Prompt: List all lines in the material below that contain "mass".

Data for this exercise:
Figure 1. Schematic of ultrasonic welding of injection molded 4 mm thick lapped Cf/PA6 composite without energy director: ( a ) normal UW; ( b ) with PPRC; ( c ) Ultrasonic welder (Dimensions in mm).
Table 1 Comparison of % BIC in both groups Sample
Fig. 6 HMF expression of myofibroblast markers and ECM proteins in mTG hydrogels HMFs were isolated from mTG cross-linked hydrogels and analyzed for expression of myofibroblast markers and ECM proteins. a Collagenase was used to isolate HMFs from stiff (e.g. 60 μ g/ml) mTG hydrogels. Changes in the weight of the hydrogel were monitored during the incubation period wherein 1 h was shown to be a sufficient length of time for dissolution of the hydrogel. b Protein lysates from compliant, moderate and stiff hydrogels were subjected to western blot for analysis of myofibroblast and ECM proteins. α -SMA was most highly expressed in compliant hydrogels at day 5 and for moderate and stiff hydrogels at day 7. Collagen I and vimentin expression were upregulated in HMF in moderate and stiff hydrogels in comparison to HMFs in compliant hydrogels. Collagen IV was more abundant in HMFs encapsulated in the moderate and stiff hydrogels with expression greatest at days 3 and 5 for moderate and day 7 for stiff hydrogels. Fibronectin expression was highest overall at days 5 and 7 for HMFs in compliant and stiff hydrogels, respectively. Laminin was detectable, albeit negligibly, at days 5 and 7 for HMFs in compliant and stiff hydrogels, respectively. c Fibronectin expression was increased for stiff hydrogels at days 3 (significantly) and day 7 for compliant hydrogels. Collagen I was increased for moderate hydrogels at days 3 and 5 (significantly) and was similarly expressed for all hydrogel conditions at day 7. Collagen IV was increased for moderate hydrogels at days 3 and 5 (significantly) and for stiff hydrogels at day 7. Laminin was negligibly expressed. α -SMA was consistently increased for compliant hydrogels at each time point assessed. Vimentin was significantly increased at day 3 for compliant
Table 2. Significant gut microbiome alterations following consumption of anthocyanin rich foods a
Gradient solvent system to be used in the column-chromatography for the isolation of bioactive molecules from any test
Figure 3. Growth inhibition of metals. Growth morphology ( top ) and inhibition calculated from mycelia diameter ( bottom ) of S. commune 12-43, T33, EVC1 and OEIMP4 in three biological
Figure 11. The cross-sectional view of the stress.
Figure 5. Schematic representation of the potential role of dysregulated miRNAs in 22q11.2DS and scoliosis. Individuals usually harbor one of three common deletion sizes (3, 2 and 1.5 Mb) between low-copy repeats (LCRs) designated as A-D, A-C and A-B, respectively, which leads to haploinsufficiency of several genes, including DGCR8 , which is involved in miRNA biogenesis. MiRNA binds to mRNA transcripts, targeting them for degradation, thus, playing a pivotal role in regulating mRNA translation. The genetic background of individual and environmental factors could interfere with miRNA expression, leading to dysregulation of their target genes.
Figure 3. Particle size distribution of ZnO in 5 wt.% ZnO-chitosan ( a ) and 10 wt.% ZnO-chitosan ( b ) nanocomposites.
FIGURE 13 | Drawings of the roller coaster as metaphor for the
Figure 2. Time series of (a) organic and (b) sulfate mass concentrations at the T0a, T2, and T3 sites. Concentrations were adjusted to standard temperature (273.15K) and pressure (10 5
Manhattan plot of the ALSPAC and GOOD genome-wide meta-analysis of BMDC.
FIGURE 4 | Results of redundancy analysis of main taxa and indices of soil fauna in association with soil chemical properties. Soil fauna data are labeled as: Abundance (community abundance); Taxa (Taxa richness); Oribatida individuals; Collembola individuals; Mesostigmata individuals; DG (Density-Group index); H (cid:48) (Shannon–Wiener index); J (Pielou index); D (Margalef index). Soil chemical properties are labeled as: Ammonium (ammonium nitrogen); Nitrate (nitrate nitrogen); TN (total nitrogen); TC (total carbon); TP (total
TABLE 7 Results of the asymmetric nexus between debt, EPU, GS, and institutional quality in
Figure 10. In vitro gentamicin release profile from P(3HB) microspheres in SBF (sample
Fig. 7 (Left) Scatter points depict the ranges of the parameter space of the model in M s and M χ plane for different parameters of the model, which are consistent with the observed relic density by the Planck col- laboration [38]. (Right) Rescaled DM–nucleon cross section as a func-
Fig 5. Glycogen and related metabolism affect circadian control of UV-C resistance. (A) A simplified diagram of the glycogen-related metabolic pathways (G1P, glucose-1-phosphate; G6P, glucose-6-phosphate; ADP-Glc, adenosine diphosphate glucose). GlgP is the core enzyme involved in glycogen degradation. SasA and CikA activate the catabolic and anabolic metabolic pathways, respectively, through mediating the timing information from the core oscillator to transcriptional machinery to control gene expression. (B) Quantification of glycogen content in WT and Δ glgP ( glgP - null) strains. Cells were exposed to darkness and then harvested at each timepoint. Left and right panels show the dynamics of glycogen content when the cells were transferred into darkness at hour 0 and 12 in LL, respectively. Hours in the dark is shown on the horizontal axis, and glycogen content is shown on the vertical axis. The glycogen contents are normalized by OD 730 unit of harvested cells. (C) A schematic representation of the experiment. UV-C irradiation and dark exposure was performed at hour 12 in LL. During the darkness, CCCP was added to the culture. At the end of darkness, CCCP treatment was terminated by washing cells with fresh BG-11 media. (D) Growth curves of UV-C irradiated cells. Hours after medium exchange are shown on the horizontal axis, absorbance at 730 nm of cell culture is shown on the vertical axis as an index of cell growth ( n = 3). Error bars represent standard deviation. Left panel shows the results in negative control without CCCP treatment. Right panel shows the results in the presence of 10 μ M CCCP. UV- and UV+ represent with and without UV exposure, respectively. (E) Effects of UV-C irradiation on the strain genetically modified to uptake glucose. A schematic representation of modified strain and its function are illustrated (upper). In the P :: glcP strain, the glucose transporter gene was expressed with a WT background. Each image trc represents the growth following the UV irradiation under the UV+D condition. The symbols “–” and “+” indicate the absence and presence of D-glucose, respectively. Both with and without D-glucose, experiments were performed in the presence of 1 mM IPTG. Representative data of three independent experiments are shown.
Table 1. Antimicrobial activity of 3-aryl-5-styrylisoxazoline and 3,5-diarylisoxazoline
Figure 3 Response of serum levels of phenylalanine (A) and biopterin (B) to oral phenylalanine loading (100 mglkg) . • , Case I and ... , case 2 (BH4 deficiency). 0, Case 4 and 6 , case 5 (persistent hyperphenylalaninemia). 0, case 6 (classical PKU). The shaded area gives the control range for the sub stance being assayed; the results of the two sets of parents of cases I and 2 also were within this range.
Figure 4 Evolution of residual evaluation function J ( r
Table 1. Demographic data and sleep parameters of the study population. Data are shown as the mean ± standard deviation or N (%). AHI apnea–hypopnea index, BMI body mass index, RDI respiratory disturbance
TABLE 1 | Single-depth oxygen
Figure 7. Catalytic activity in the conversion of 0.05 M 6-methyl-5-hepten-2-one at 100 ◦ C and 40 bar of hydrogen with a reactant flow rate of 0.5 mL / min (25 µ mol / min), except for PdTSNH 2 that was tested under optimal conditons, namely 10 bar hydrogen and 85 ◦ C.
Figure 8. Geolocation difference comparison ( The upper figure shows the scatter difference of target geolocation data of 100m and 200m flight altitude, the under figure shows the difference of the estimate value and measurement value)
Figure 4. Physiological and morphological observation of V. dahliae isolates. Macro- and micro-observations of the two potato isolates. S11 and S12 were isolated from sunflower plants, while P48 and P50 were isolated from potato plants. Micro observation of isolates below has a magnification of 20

Answer to this exercise:
Figure 2. Time series of (a) organic and (b) sulfate mass concentrations at the T0a, T2, and T3 sites. Concentrations were adjusted to standard temperature (273.15K) and pressure (10 5
Table 1. Demographic data and sleep parameters of the study population. Data are shown as the mean ± standard deviation or N (%). AHI apnea–hypopnea index, BMI body mass index, RDI respiratory disturbance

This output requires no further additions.